Boris Johnson and Joe Biden will meet in Cornwall tomorrow ahead of the G7 summit and sign a new “Atlantic Charter” that is modelled on the 1941 UK-US agreement.
The pair will also map out a number of other policy objectives, including a commitment to reopen UK-US travel as soon as possible through a new travel taskforce and to start talks on a deal to reduce US barriers to British tech firms.
The new Atlantic Charter is based off the 1941 agreement between Winston Churchill and Franklin D Roosevelt, which pledged for the two countries to promote democracy and free trade post-war.
Number 10 said the new agreement will see both sides pledge to “apply our combined strength to the enormous challenges facing the planet today”, such as climate change, global defence and the post-Covid economic recovery.
The charter will outline eight areas where both sides will pledge to work together, which will be “based around our enduring values, including defending democracy, reaffirming the importance of collective security, and building a fair and sustainable global trading system”.
The new charter will be seen as a sign of Biden’s push to reposition the US as more internationalist, after four years of Donald Trump’s “America first” foreign policy objectives.
Biden’s trip to the UK is his first overseas visit since being inaugurated in January.
“While Churchill and Roosevelt faced the question of how to help the world recover following a devastating war, today we have to reckon with a very different but no less intimidating challenge – how to build back better from the coronavirus pandemic,” Johnson said.
“And as we do so, cooperation between the UK and US, the closest of partners and the greatest of allies, will be crucial for the future of the world’s stability and prosperity.
“The agreements President Biden and I will make today, rooted as they are in our shared values and outlook, will form the foundation of a sustainable global recovery.”
Johnson and Biden are also due to discuss the long-running Boeing and Airbus trade dispute, which has seen both sides slap World Trade Organisation (WTO) tariffs on the other.
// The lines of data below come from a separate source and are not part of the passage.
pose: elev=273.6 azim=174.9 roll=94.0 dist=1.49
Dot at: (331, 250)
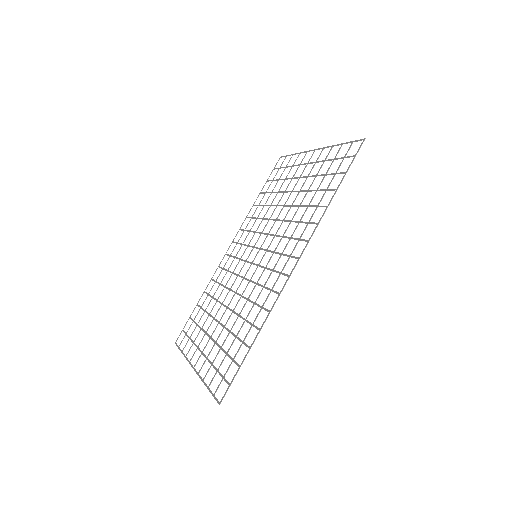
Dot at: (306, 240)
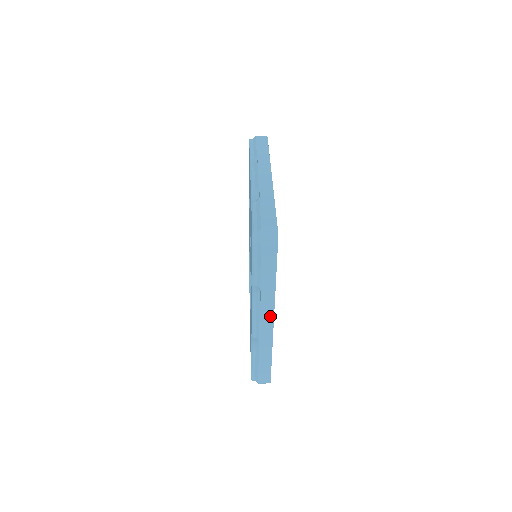
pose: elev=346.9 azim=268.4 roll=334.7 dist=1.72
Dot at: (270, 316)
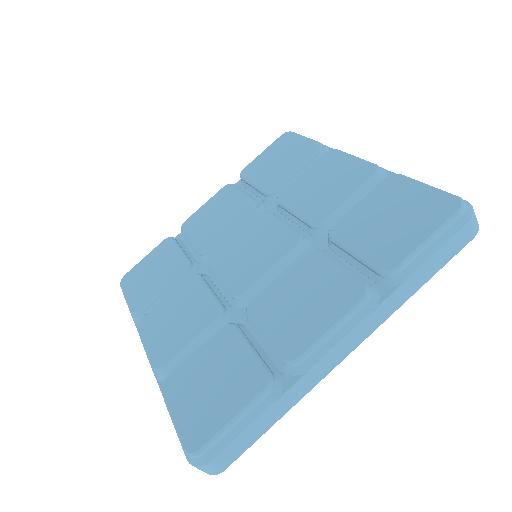
Dot at: (361, 336)
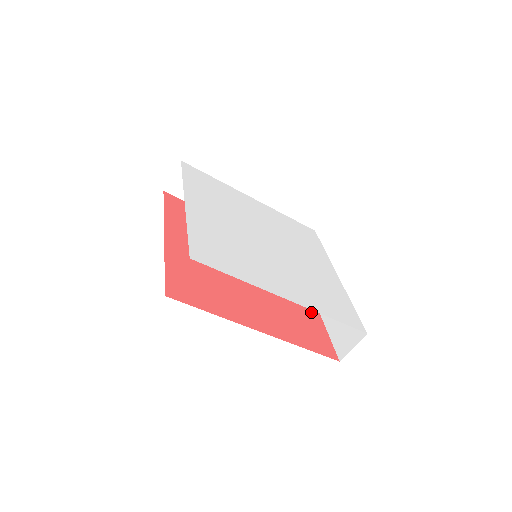
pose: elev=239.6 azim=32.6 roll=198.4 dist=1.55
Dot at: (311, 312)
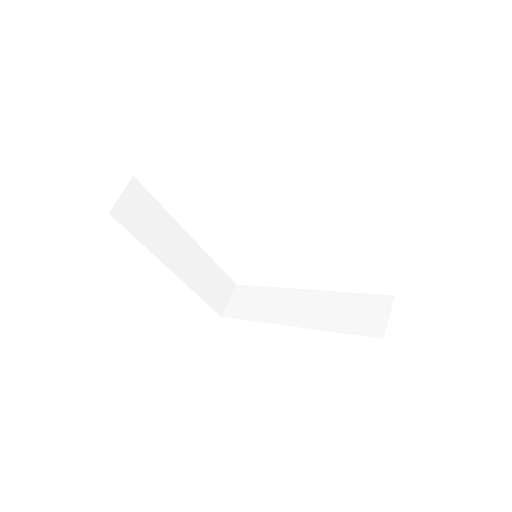
Dot at: occluded
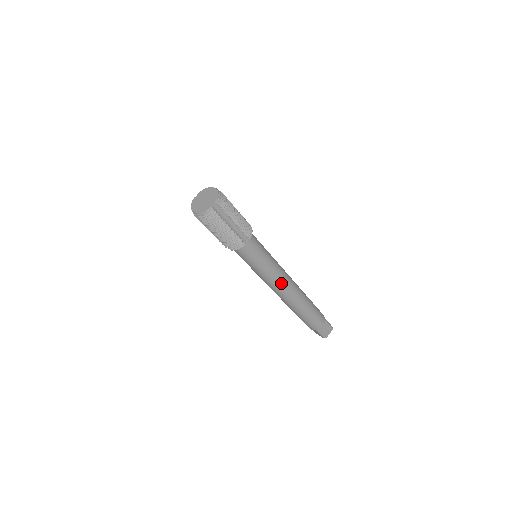
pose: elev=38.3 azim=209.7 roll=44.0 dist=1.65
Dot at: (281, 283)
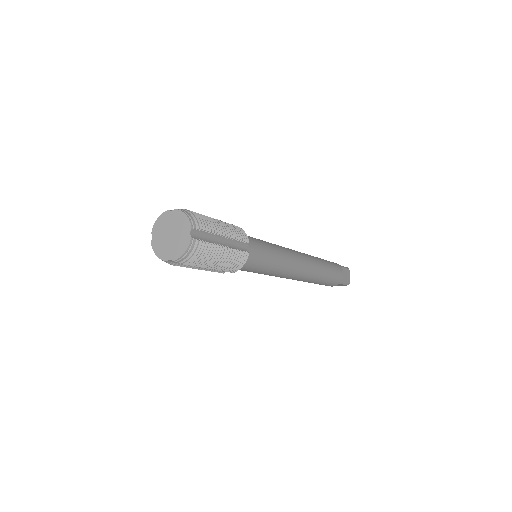
Dot at: (280, 277)
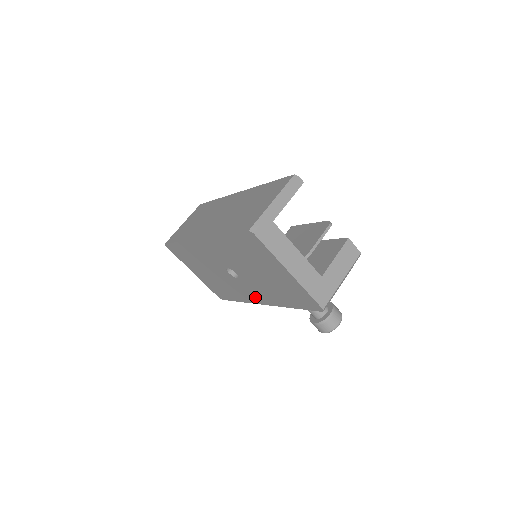
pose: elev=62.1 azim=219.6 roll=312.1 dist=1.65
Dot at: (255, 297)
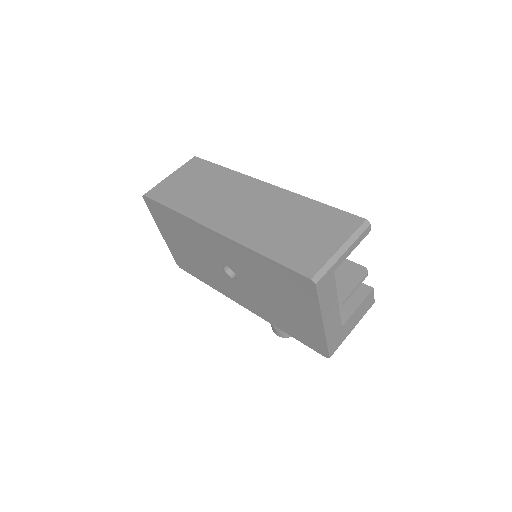
Dot at: (238, 298)
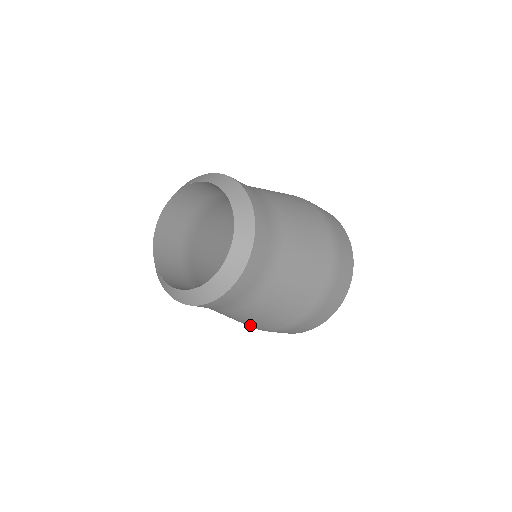
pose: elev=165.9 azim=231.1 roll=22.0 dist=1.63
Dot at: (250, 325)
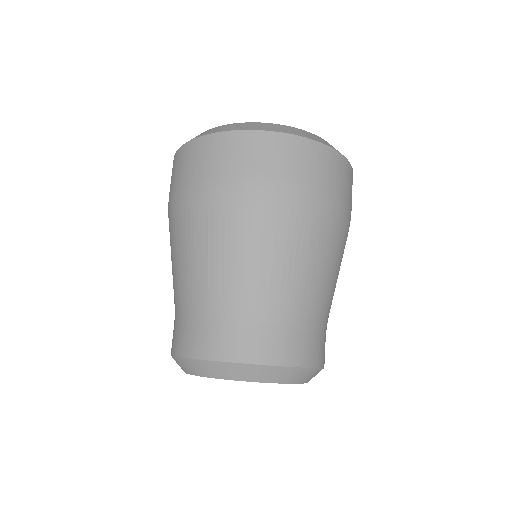
Dot at: occluded
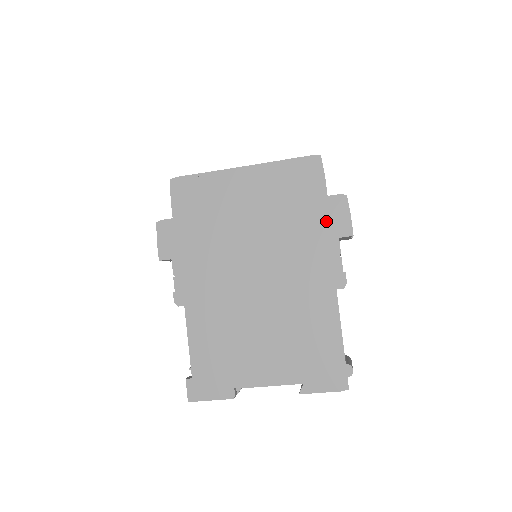
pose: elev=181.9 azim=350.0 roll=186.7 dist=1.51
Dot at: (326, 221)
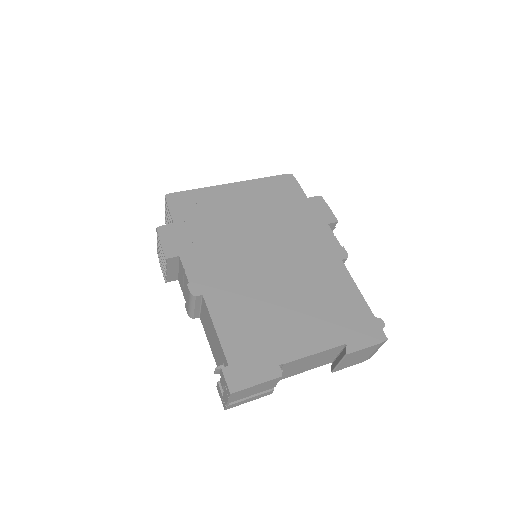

The tariffs are currently suspended from both sides as they try to work out a resolution to the trade conflict and as negotiations on a UK-US trade deal continue.
The pair will also pledge to sign a “landmark bilateral technology agreement” by the end of next year.
“The agreement will start a new era of strategic cooperation by reducing the barriers British tech firms face when trying to work with their US counterparts,” Number 10 said.
The UK’s integrated review of foreign and defence policy clearly set out that the US would remain as the country’s most important security ally in the future.
Sophia Gaston, director at the British Foreign Policy Group, said that this was a hark back to the post-war years.
“It also reflects the fact that both nations have come to realise they share a particular responsibility, as leading architects of much of the existing world order now under threat, to shepherd global governance into the realities and demands of the 21st Century,” she said.
“This is a bold statement which captures two nations at an inflection point in terms of their international roles, and striving to focus minds and energies after a tumultuous five years.”
Johnson and Biden will meet at an undisclosed location in Cornwall at around 3.30pm tomorrow.
They will also go on to have a series of joint meetings with the other G7 leaders, EU leaders and guest leaders from countries like Australia and India at the luxury Carbis Bay resort.
The Prime Minister will have one-on-one meetings with all other G7 leaders in attendance as well as European Commission President Ursula von der Leyen.